• [文档摘录]
________
1.scala读取tablestore数据
起始主键和结束主键均需构建
primaryKeyBuilder = PrimaryKeyBuilder.createPrimaryKeyBuilder()
否则会报错rowkey重复。
import com.alicloud.openservices.tablestore.SyncClient
import com.alicloud.openservices.tablestore.model._
import scala.collection.mutable.{ArrayBuffer, ListBuffer}
import scala.collection.JavaConversions._
case class OtsReadUtils() {
def otsRead(tableName: String, pkName: String, startPkValue: String, endPkValue: String): ListBuffer[Row] = {
val client = init
//getRow(client, "31", "id")
getRange(client, tableName, pkName, startPkValue, endPkValue)
}
def init: SyncClient = {
val endPoint = "http://dxl.com.cn"
val accessKeyId = "keyid"
val accessKeySecret = "333333333333"
val instanceName = "ssz"
new SyncClient(endPoint, accessKeyId, accessKeySecret, instanceName)
}
def getRow(client: SyncClient, pkValue: String, pkName: String): Unit = { //构造主键。
________
• [提取资料]
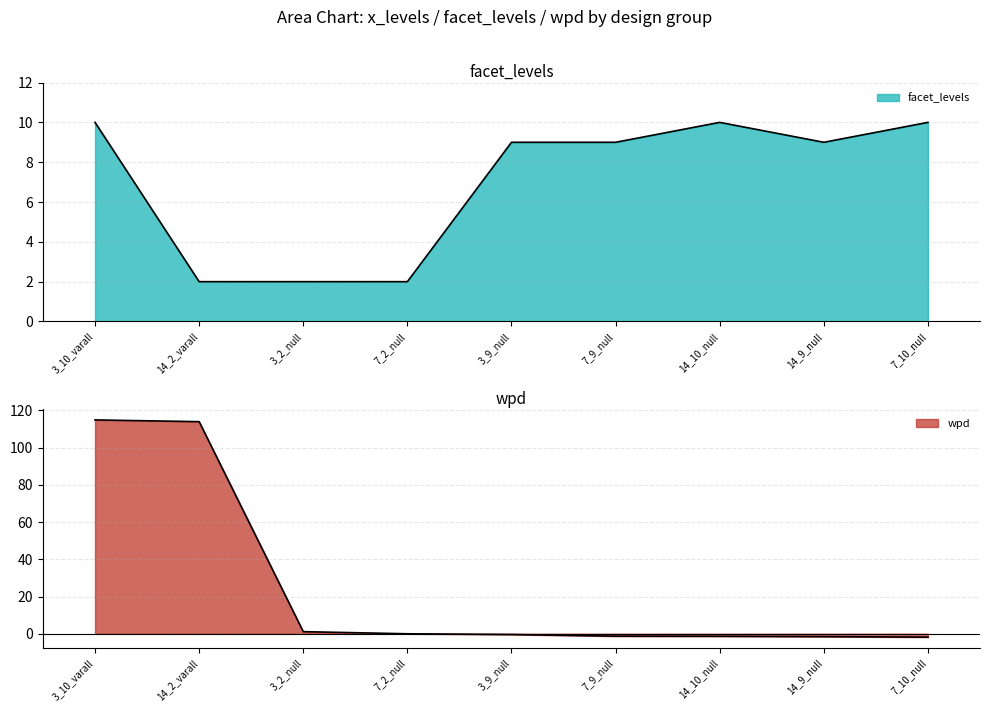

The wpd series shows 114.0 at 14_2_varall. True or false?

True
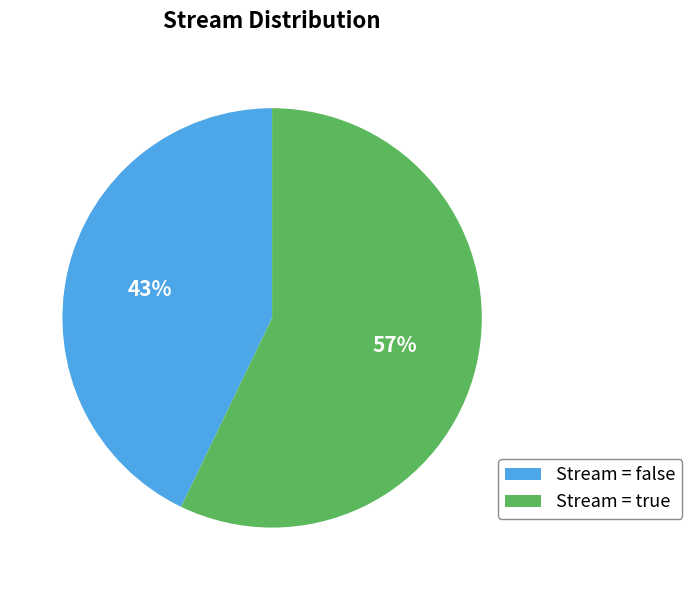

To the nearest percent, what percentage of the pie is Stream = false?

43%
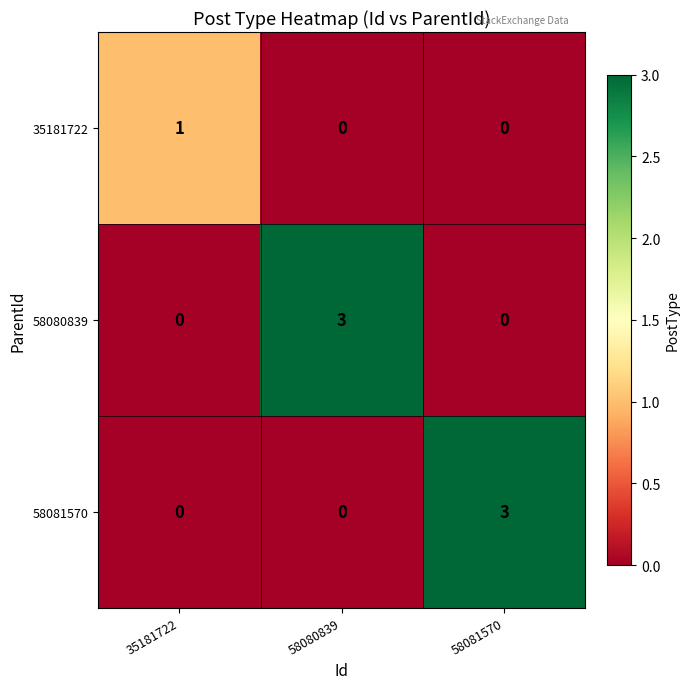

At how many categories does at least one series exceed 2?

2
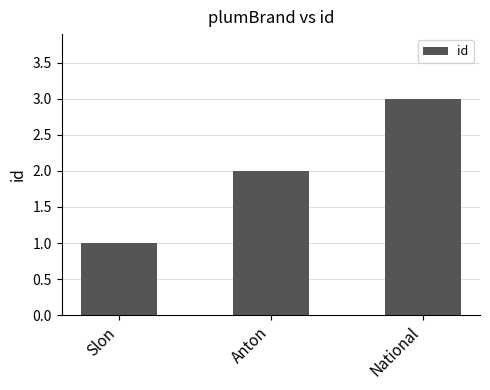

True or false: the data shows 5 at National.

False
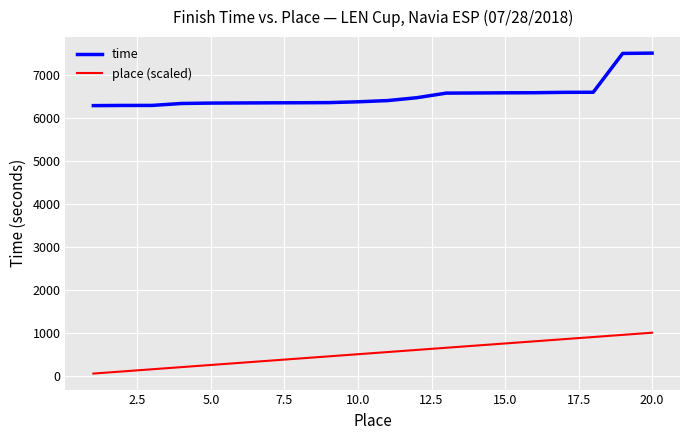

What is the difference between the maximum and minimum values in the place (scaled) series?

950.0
________
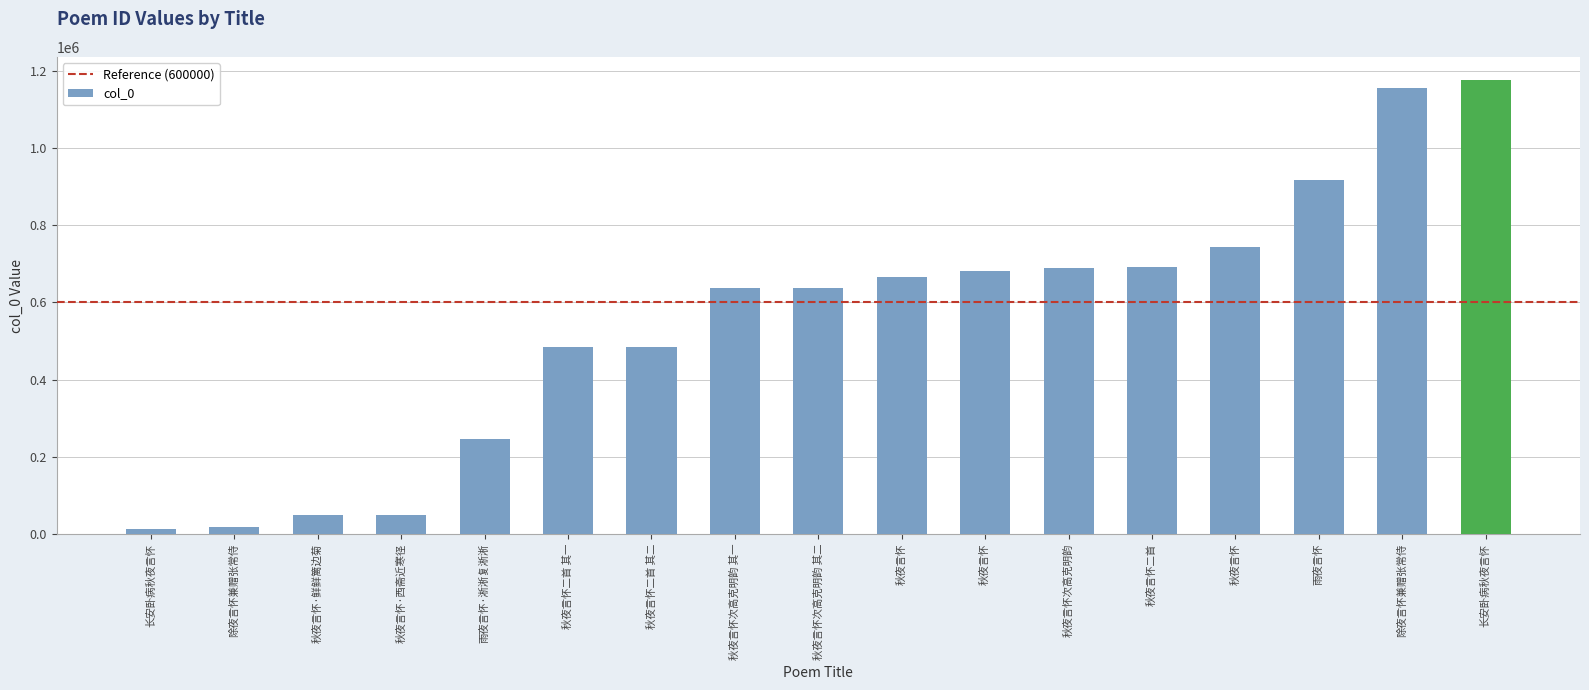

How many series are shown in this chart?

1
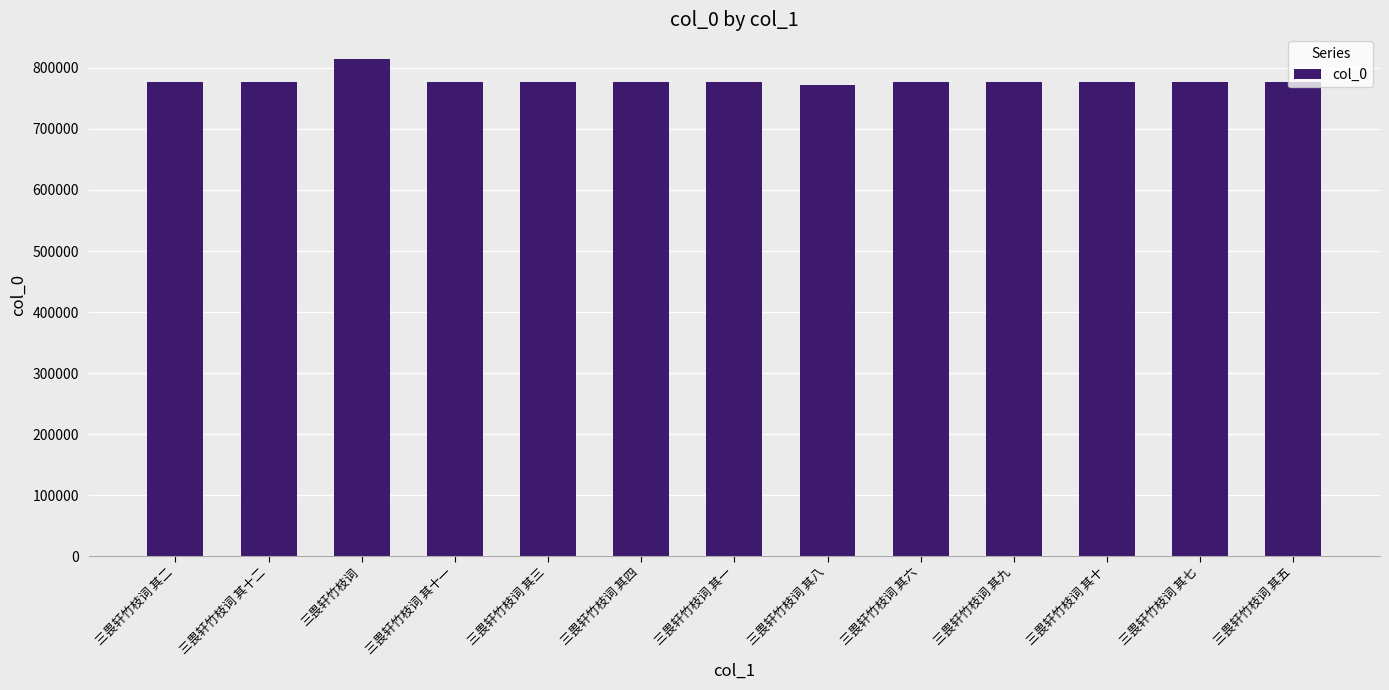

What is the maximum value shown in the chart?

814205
________
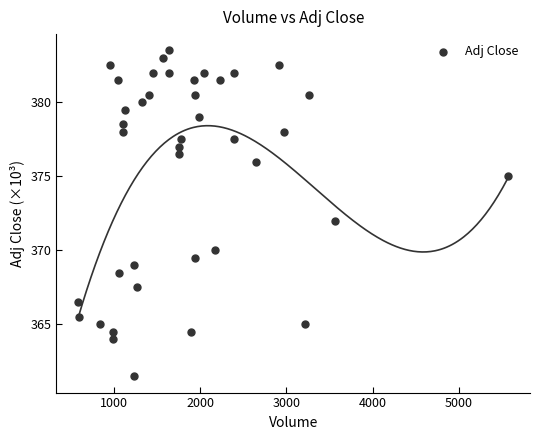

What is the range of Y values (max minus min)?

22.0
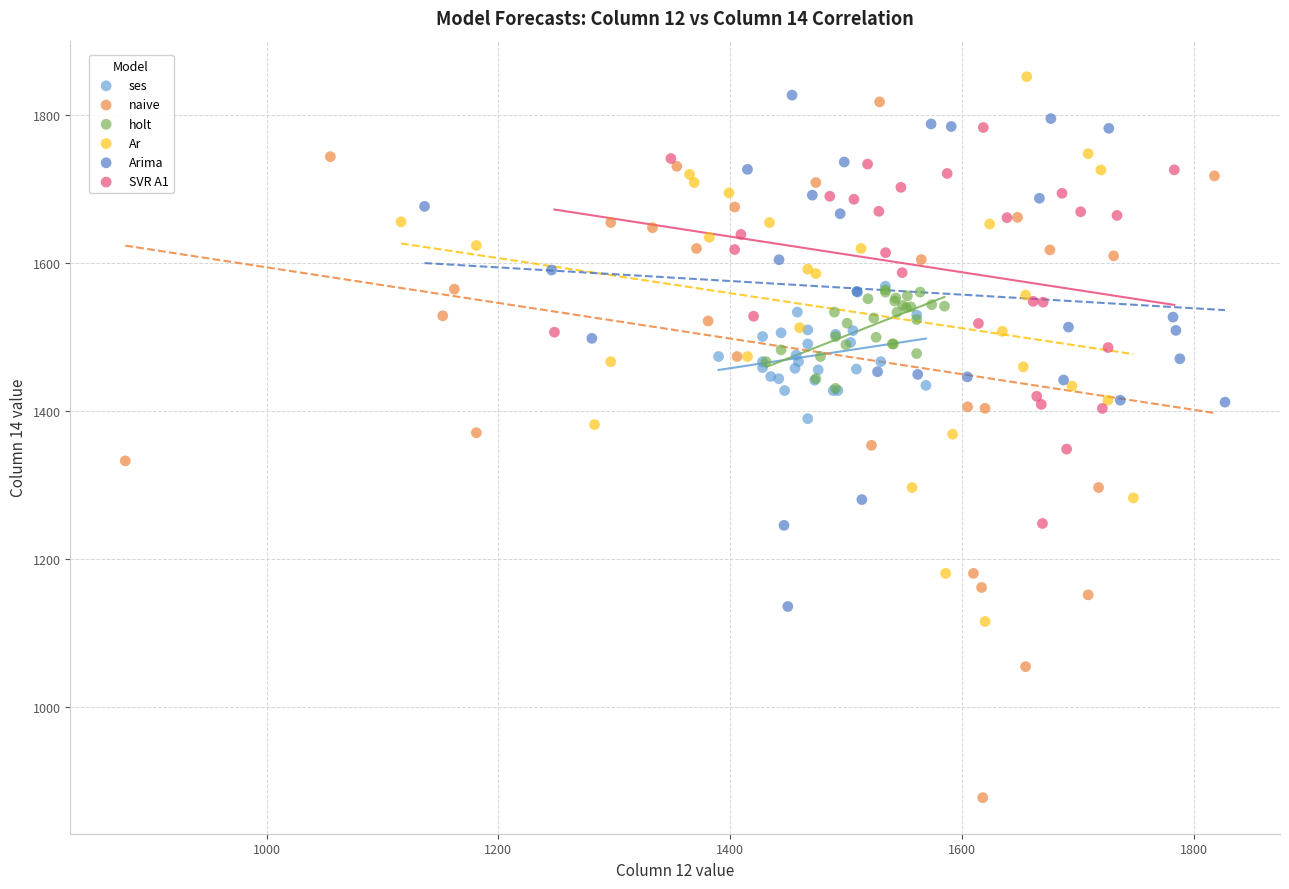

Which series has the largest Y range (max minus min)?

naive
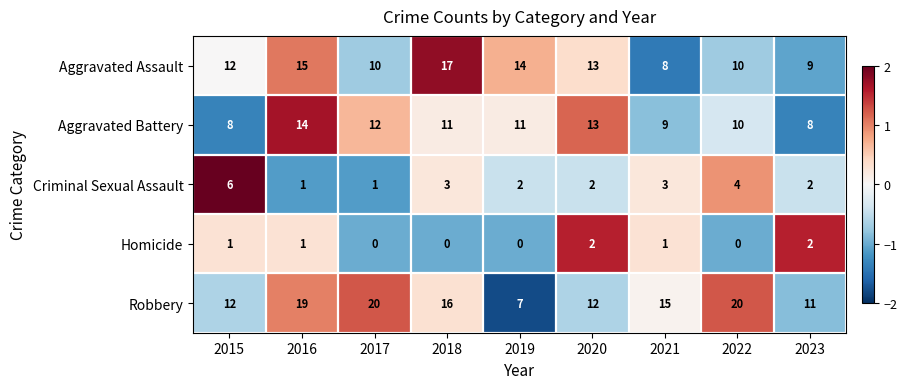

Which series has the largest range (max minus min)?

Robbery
________
• [练习任务]
[1] 把讲 Scala 读取 Tablestore 数据的文档摘录中以“起始主键和结束主键均需构建”开头的那段改写得更简短，保留要点。
[2] 从 Scala 读取 Tablestore 数据的这段代码最后一行之后续写下去。

• [任务答案]
[1] 起始主键和结束主键都要各自用 PrimaryKeyBuilder.createPrimaryKeyBuilder() 构建，否则会报 rowkey 重复的错误。

[2]
val primaryKeyBuilder = PrimaryKeyBuilder.createPrimaryKeyBuilder
primaryKeyBuilder.addPrimaryKeyColumn(pkName, PrimaryKeyValue.fromString(pkValue))
val primaryKey = primaryKeyBuilder.build
//读取⼀⾏数据。
val criteria = new SingleRowQueryCriteria("test03", primaryKey) // table name
//设置读取最新版本。
criteria.setMaxVersions(1)
var getRowResponse = client.getRow(new GetRowRequest(criteria))
var row = getRowResponse.getRow
println("读取完毕,结果为: ")
//println(row)
//设置读取某些列。
criteria.addColumnsToGet("Col0") // column name
getRowResponse = client.getRow(new GetRowRequest(criteria))
row = getRowResponse.getRow
println("读取完毕,结果为:")
//println(row)
}
/**
* FF yyyyMMdd device_id hhmiss
*
* @param client
* @param startPkValue
* @param endPkValue
*/
def getRange(client: SyncClient, tableName: String, pkName: String, startPkValue: String, endPkValue: String): ListBuffer[Row] = {
val rangeRowQueryCriteria: RangeRowQueryCriteria = new RangeRowQueryCriteria(tableName)
//设置起始主键。
var primaryKeyBuilder: PrimaryKeyBuilder = PrimaryKeyBuilder.createPrimaryKeyBuilder()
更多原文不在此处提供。